Final Project Guidelines

Overview

The final project is aimed at providing you an opportunity to gain real-world experience performing research related to personal genomics. Projects may be performed in groups of 1-3 students.  This means you may work alone if you wish. We encourage you to use Piazza to help you find teammates.

Projects may take one of the following forms:

  • Implementing an analysis method we covered in class, and benchmarking your implementation on real datasets and vs. existing tools.
  • A novel analysis of public human genome datasets, or simulated genomes, to answer an original research question.

We will use this Google spreadsheet to keep track of teams and who is doing what: https://docs.google.com/spreadsheets/d/1jJlKEqkC2gjWmuD5blRrCVQMcNLRxMR4BCYImoG-4LY/edit?usp=sharing

We have provided suggested project ideas for each of these categories to give you an idea of the scope projects should take. However, you may also suggest your own topic idea. In that case we encourage you to discuss your idea with the instructors as early as possible. We are continuing to add to this list over the next several weeks. 
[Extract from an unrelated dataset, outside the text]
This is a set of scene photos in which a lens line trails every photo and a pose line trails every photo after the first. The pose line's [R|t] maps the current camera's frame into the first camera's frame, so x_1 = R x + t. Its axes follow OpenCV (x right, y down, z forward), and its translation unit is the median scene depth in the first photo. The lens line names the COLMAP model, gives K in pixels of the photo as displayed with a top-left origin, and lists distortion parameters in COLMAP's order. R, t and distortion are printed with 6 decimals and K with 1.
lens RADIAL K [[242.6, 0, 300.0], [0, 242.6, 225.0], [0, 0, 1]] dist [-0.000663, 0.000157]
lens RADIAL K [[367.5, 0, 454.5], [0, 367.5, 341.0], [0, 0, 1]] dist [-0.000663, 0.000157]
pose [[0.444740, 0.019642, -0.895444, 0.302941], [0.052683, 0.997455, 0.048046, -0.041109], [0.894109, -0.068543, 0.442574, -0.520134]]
Scope: You only have a couple weeks to do this. It might sound like a lot but it is not. You can be ambitious, but will want to have something to say for the report. Consider the scope of the project to be around 1-2 problem sets worth of work.

Deliverables

The final project is worth a total of 30% of your grade and consists of the following components:

  • Proposal (5%) Due 05/05/21
  • Paper (20%) Due 06/04/21
  • Presentation (5%) To take place 05/26/21 and 06/02/21

Awards

We will be giving out several awards for top projects! Each award is worth 2 points of extra credit (out of 100 points) on the final report.

  • Best figure.
  • Best presentation
  • Best documentation

One group may receive more than one award. Awards will be announced during week 11 on Piazza.

Resources

We anticipate that projects will be completed on JupyterHub. If your team requires additional storage/compute resources let us know early on and we can accommodate reasonable requests. 
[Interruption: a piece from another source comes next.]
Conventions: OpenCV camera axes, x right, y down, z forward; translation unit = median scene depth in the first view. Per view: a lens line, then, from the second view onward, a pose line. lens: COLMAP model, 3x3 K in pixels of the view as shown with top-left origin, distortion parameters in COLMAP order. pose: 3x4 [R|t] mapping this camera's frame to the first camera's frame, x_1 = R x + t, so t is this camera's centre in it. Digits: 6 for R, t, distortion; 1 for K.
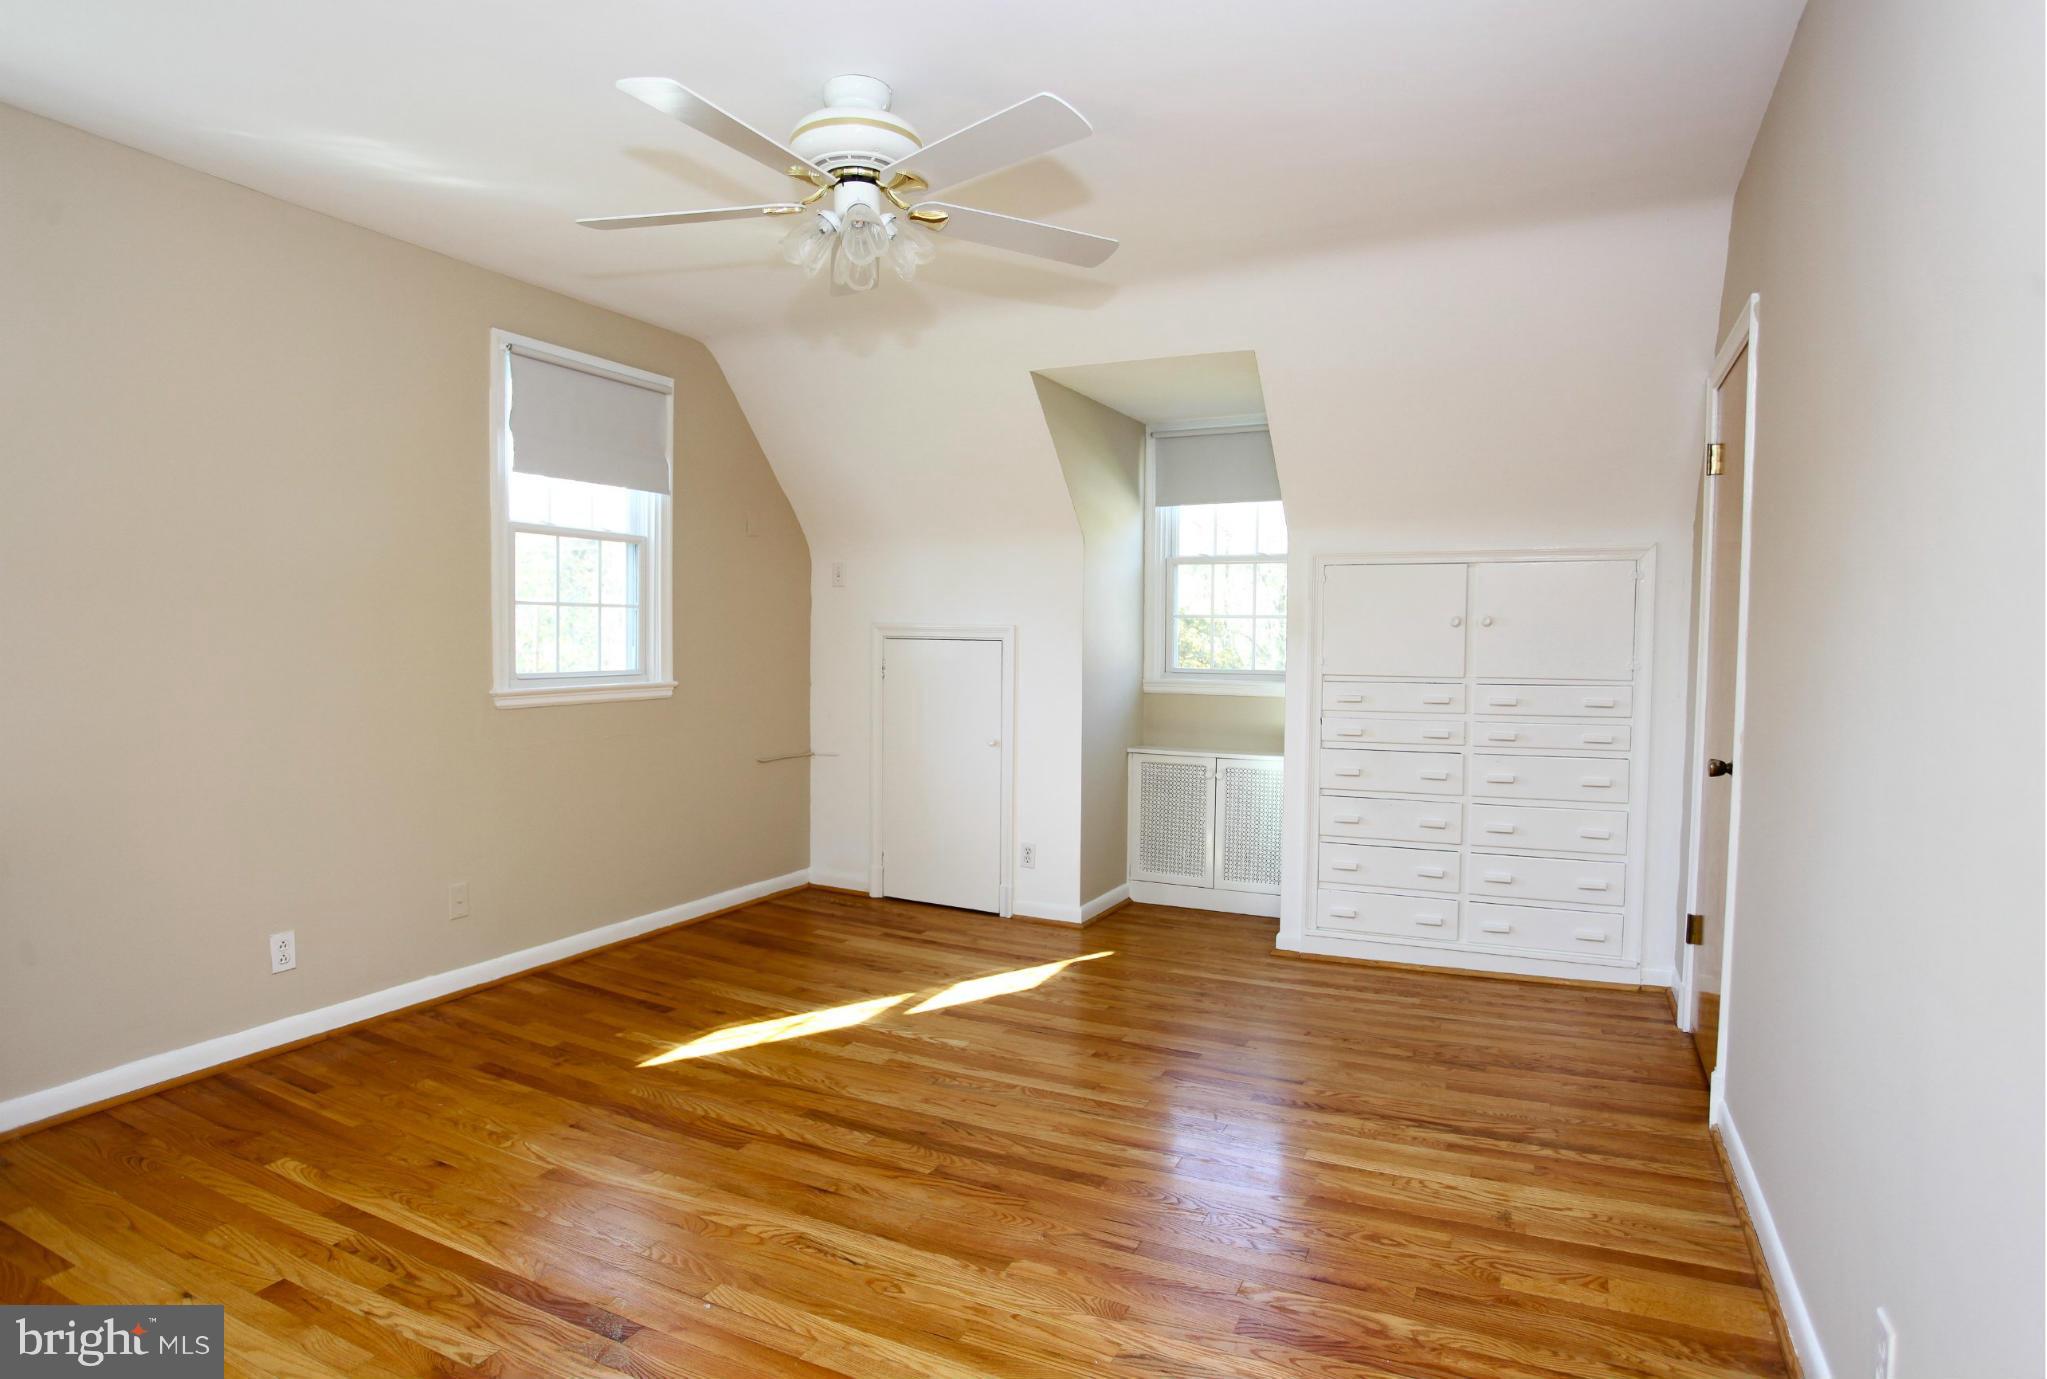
lens RADIAL K [[1090.9, 0, 1014.5], [0, 1090.9, 692.2], [0, 0, 1]] dist [-0.064495, 0.026335]
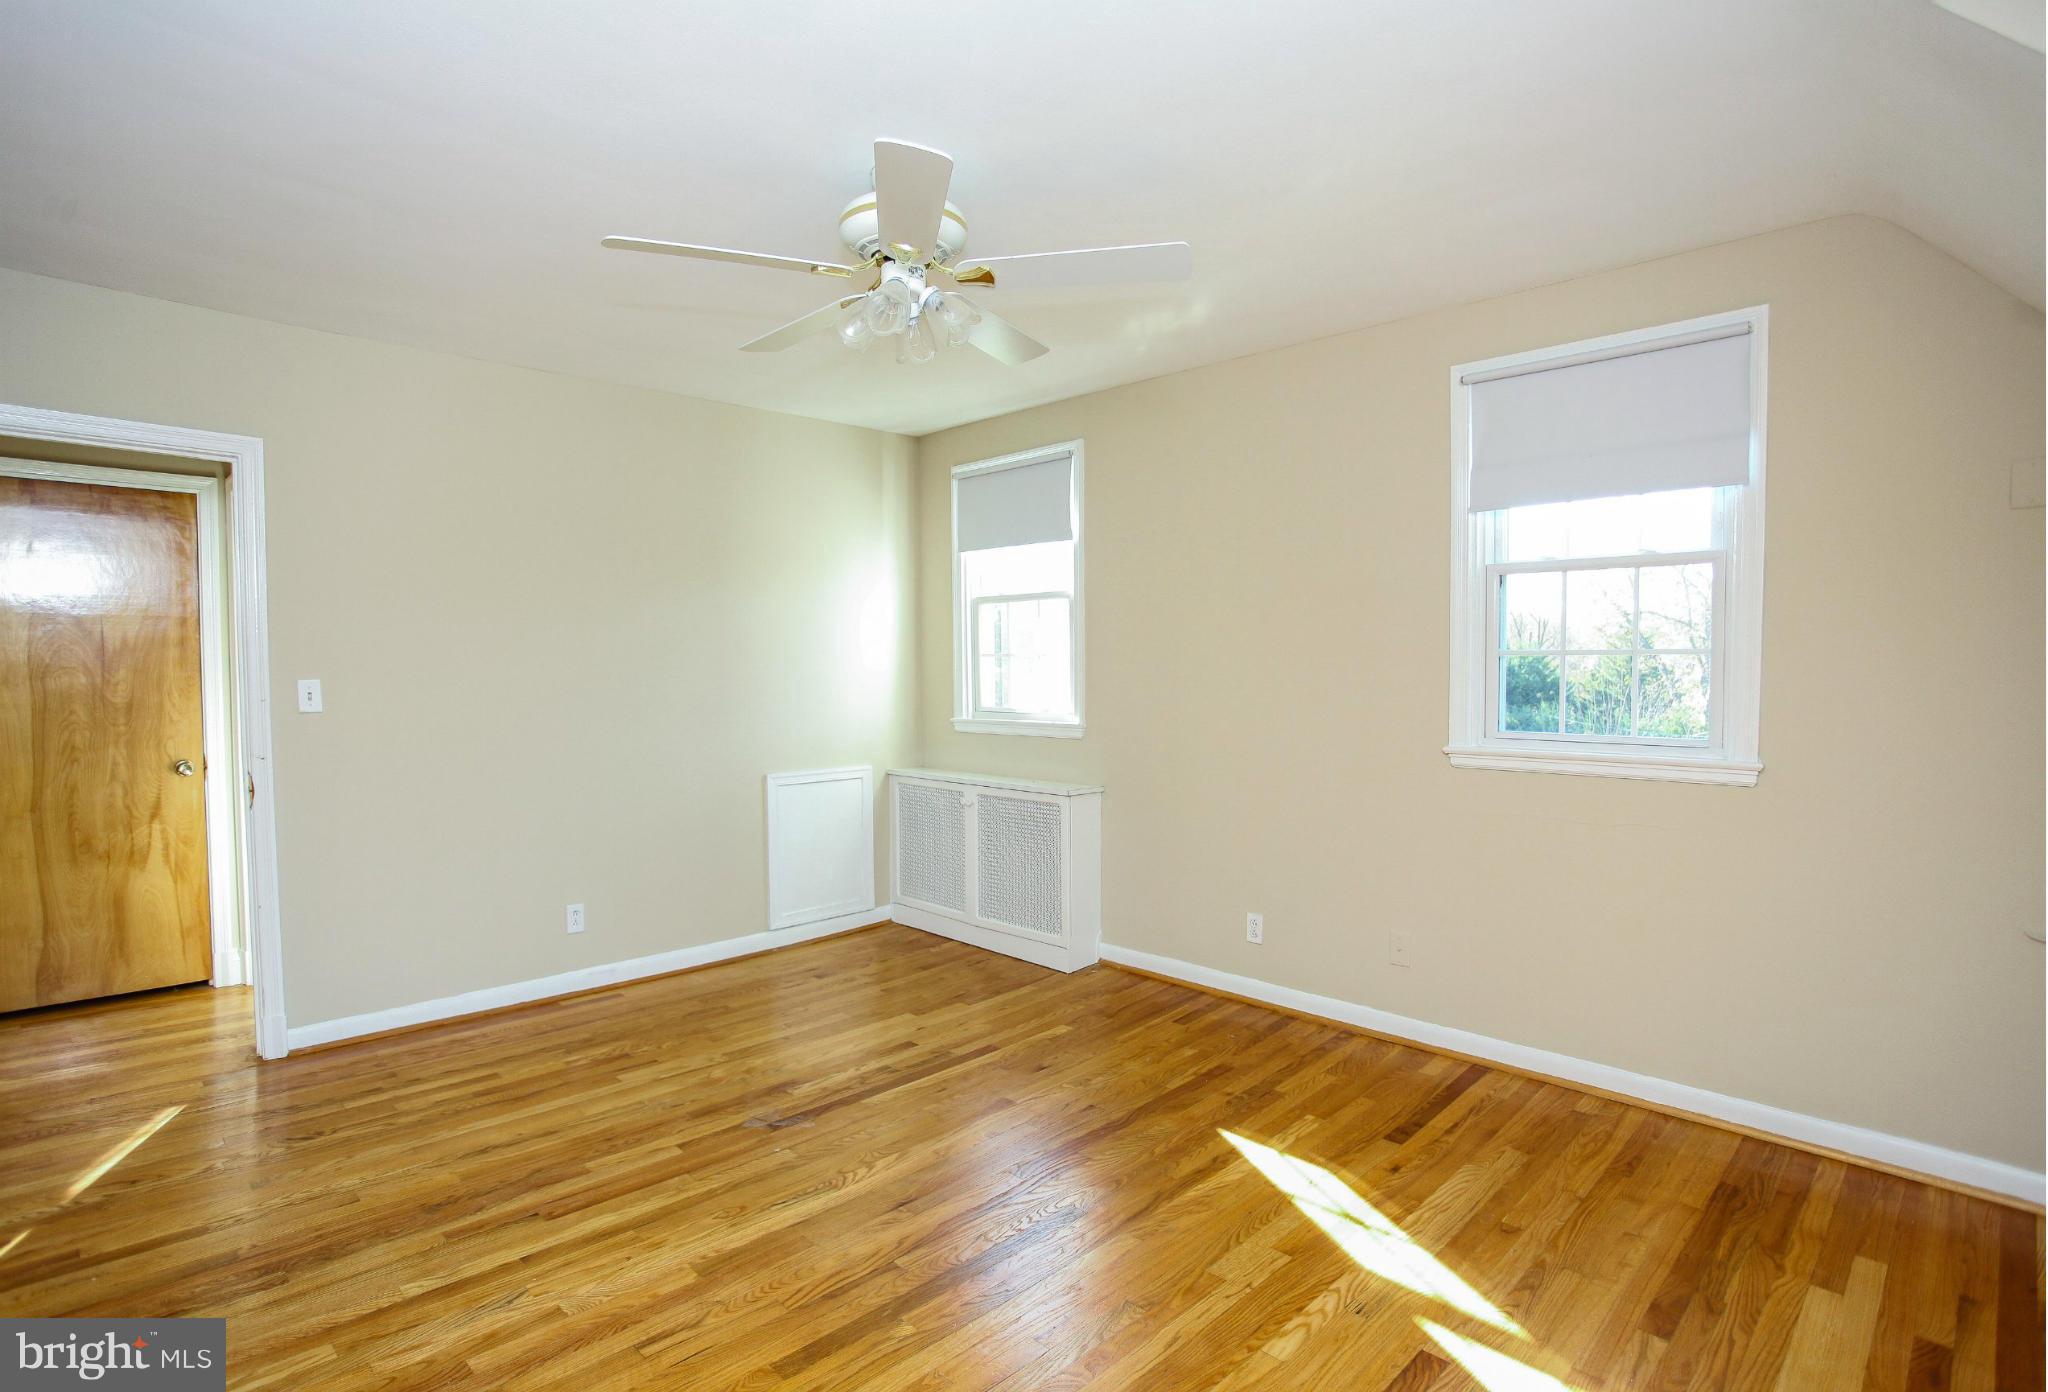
lens RADIAL K [[1028.5, 0, 1024.0], [0, 1028.5, 696.0], [0, 0, 1]] dist [-0.070435, 0.025996]
pose [[-0.315521, 0.022863, -0.948643, 0.526180], [-0.051628, 0.997815, 0.041219, -0.068989], [0.947513, 0.061982, -0.313651, 0.998667]]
Large datasets to be used by multiple teams (e.g. 1000 Genomes Project) will be made available in the public course directory.

The following are public datasets would be good candidates for the project

  • The 1000 Genomes Project http://www.internationalgenome.org/ Sequencing data and variant calls for about 3,000 samples worldwide
  • The Simons Genome Diversity Project https://www.simonsfoundation.org/life-sciences/simons-genomediversity-project-dataset/ 300 high coverage whole genomes from diverse population groups.
  • The ENCODE Project https://www.genome.gov/10005107 Histone modifications, transcription factor, expression, and more data from a variety of human cell types.
  • The GTEx Project gtexportal.org. Expression data and QTLs from hundreds of human cell types.